In this file photo, Jordan Matson, 28, right, a former US Army soldier can be seen with other terrorists from the YPG.

One thing that has played a significant role in its rise was social media, which has been instrumental in the organising of protests by groups such as Portland-based Rose City Antifa. 

Activists share news articles and information and debate among themselves about how best to take on the far-right - even if it means turning violent. 

Journalist Andy Ngo, who has a reputation for peddling the right-wing cause, was left bleeding earlier this year after Antifa supporters attacked him at a rally in Portland, Oregon. 

They are known for battling far-right gatherings and shouting down opponents. 

The kool-aid Syria test  

By 2014, a vast north Syrian territory had come under the YPG’s control, but it was vulnerable to Daesh. It became a celebrated cause for the international left, as foreigners began to join its ranks to keep Daesh at bay. 

The wannabe militants would travel to Sulaymaniyah in Iraq, dress up as Peshmerga and smuggle themselves to Syria with the help of YPG militants. Among those who travelled like this was one Brace Belden, a florist from the US. 

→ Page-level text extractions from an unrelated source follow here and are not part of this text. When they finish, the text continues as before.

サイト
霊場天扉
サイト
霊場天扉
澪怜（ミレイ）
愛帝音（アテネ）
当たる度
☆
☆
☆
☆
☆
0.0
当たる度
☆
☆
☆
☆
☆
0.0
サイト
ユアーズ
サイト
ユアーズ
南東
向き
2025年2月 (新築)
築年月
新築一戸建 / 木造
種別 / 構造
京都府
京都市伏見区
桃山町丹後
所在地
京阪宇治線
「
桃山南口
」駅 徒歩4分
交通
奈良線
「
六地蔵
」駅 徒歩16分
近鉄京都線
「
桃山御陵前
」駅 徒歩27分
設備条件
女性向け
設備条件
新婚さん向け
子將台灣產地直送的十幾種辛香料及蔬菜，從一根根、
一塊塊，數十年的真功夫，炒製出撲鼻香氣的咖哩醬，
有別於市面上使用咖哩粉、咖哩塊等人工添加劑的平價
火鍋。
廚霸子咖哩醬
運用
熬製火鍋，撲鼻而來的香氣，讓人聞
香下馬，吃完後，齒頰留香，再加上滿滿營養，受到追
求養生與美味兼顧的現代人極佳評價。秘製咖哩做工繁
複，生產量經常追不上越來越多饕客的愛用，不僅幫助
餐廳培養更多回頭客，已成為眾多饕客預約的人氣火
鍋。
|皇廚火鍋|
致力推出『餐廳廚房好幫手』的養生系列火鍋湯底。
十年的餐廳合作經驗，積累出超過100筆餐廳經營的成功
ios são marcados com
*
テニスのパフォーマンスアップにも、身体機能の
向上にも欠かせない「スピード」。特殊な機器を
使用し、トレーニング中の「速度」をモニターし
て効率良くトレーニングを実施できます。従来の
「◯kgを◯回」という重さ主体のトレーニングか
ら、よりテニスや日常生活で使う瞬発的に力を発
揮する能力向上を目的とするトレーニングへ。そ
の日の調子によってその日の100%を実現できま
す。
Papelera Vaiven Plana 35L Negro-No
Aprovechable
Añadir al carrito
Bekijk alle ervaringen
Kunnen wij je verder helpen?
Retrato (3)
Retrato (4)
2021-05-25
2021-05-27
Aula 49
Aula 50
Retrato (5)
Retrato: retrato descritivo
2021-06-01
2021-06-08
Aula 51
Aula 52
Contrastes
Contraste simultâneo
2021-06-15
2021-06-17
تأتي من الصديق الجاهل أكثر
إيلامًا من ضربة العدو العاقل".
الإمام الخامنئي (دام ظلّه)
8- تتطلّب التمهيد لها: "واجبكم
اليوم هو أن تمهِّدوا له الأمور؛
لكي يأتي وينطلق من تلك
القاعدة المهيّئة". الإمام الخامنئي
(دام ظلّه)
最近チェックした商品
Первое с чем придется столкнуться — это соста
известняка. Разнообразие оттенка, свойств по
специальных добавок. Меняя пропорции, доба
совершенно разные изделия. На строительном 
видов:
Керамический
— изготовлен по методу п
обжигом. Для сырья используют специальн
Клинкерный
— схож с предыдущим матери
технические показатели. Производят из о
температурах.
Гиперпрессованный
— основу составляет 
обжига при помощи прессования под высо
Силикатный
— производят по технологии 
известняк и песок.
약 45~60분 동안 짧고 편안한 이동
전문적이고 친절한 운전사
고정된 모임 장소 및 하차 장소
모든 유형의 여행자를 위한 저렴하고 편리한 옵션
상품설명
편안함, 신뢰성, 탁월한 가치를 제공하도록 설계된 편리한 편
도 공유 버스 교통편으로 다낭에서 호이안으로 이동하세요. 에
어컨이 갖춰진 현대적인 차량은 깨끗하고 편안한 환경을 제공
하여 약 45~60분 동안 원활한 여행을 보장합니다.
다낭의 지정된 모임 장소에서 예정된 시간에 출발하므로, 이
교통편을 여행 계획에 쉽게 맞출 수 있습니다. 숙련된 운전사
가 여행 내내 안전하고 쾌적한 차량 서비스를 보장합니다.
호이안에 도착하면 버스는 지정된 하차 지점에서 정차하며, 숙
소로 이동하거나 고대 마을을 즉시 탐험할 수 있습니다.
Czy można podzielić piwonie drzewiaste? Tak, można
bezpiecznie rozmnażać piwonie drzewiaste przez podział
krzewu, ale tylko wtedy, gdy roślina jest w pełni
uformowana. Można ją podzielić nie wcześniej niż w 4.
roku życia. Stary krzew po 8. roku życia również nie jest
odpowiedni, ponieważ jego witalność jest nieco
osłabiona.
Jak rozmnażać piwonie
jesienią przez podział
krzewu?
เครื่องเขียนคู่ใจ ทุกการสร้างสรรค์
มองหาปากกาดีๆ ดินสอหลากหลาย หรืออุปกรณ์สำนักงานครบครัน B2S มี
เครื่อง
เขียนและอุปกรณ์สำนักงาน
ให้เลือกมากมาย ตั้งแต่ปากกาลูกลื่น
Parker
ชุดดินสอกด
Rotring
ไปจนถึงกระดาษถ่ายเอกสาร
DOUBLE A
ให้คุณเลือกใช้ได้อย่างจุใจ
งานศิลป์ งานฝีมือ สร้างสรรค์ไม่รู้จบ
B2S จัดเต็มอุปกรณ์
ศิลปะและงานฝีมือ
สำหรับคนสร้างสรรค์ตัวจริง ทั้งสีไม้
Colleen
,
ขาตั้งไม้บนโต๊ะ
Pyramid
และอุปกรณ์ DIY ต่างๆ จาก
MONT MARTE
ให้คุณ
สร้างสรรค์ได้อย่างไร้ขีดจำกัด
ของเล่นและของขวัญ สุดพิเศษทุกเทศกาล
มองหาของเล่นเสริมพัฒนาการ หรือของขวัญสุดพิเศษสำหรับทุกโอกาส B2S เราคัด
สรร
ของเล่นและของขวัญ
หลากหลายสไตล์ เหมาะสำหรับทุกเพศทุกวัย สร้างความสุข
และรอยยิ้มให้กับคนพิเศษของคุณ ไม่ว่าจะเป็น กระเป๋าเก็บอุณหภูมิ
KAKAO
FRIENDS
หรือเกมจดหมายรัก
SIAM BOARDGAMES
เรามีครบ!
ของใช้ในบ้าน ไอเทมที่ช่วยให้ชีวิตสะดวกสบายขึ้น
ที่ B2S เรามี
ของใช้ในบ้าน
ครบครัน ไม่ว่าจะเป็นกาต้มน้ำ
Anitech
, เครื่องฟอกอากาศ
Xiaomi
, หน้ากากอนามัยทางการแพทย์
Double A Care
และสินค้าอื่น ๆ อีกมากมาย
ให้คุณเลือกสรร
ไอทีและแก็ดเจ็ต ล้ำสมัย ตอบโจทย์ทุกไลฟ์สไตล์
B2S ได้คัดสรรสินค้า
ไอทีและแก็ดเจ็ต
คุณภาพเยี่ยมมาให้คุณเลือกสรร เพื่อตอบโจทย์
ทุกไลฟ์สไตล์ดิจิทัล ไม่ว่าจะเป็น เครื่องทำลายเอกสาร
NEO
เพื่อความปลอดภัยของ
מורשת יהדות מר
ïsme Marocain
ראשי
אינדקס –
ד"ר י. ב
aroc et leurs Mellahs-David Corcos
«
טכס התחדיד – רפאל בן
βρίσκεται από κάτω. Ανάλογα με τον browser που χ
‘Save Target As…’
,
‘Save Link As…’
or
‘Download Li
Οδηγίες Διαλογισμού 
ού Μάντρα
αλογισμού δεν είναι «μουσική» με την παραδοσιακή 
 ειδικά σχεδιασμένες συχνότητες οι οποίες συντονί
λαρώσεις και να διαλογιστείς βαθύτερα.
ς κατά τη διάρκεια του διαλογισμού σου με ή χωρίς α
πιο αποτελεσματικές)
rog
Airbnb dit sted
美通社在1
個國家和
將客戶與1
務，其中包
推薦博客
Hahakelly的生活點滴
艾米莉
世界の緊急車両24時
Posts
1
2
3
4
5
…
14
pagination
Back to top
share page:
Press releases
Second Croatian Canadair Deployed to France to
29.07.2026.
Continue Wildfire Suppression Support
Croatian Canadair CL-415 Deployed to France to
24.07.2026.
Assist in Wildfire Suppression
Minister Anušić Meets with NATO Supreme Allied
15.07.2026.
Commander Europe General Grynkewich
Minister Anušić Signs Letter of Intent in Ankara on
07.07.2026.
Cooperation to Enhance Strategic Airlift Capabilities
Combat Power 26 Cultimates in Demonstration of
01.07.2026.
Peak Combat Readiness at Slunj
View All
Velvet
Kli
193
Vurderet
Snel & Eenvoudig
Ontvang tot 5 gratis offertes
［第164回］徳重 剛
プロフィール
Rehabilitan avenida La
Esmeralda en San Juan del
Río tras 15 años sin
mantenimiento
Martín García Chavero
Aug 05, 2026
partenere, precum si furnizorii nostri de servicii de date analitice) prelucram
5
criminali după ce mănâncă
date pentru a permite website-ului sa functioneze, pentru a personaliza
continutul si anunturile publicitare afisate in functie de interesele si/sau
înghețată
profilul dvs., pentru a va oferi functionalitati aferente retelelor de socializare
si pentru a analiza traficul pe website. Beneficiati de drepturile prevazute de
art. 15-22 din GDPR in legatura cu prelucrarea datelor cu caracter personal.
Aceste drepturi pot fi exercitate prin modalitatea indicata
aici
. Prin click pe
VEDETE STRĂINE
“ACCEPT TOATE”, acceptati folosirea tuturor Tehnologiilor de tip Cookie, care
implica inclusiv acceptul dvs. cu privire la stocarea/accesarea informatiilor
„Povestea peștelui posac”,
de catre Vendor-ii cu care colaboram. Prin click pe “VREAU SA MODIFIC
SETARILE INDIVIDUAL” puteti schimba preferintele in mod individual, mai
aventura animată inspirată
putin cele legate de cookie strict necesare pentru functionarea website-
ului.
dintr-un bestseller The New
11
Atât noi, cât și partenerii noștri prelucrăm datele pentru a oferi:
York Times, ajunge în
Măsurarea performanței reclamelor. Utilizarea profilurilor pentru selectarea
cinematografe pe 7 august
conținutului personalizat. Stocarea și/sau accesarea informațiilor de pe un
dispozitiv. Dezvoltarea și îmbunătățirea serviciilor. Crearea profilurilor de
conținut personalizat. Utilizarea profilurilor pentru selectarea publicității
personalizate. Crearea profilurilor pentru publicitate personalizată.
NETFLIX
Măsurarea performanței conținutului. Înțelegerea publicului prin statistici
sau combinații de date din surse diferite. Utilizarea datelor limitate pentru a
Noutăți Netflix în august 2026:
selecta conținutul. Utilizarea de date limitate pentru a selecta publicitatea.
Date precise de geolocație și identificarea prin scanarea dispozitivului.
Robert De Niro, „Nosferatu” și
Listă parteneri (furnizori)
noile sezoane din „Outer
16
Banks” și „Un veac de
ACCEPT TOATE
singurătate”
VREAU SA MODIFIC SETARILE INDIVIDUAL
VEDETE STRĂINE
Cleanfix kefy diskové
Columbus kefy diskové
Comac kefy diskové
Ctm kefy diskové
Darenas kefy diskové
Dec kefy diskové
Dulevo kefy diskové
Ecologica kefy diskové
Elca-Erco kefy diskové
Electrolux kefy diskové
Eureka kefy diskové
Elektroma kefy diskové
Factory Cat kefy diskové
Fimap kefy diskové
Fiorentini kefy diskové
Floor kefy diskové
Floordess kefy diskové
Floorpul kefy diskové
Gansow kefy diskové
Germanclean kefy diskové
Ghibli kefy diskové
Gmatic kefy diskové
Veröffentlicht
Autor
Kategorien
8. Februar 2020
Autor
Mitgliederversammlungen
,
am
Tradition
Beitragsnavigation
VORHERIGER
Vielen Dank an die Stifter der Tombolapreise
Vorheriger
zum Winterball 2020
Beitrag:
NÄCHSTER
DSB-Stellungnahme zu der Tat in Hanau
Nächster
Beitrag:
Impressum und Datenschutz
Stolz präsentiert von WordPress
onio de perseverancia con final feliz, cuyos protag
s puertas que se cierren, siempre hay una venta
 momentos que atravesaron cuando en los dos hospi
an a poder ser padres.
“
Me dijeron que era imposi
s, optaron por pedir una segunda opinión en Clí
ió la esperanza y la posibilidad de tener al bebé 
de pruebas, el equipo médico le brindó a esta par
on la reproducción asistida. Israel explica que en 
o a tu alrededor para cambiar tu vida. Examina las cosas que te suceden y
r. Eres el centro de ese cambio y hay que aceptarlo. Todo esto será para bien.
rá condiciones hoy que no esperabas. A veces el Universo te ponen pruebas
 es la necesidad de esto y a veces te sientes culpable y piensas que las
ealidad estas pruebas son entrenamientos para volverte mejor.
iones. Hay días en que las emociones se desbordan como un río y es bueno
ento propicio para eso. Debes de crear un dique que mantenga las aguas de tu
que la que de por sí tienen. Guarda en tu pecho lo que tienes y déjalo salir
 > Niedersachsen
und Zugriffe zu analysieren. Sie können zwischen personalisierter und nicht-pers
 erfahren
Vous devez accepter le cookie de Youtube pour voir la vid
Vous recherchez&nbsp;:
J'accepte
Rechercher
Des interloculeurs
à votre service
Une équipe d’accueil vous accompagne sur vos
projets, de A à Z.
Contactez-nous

Belden attracted a following on social media with his provocative Twitter handle PissPigGranddad (now blocked) and the pictures he posted which showed him in ragtag YPG uniform smoking cigars and brandishing AK-47s. 

But Belden had a history, as Seth Harp who wrote for Rolling Stone uncovered. 

“...[H]e was a self-described lumpenproletariat, a lowlife punk and petty criminal with a heroin habit who started reading Marx and Lenin seriously in rehab,” he wrote in his article for the magazine.

AP

The showoff between right-wing and counter protestors have gotten ugly in past.

Another name that came to prominence was that of Hanna Bohman, a Canadian woman, who joined the YPG’s female fighting wing as she was looking for ‘purpose in life’ after a motorcycle accident. 

While Daesh and other terrorist groups were under the increasing scrutiny of international cybersecurity watchdogs, the YPG was actively running a Facebook campaign to find recruits. 

Former US marines who joined the YPG did so for reasons other than ideology. 

In an interview with news site Vice, an unnamed activist went on to tell the story of how ‘some’ trigger-happy mercenaries seeking ‘adventure’ had penetrated the group.

One disturbing aspect is that unlike the Americans who joined Daesh, militants fighting on behalf of the YPG didn’t face any legal action upon their return. 

“Judging from the ease with which more prominent Westerns make it to Syria or Iraq and then back to their home countries, the US and other Western countries have made it relatively worry-free for their citizens to join these fights,” said Malak Chabkoun, an independent Syria analyst. 

Correction: A previous version of this article incorrectly stated that the Sons of Liberty International worked with the YPG in northern Syria. The Sons of Liberty International have never worked with the YPG and their work in the region deals primarily with the Iraqi Assyrian Christian community. We regret the error.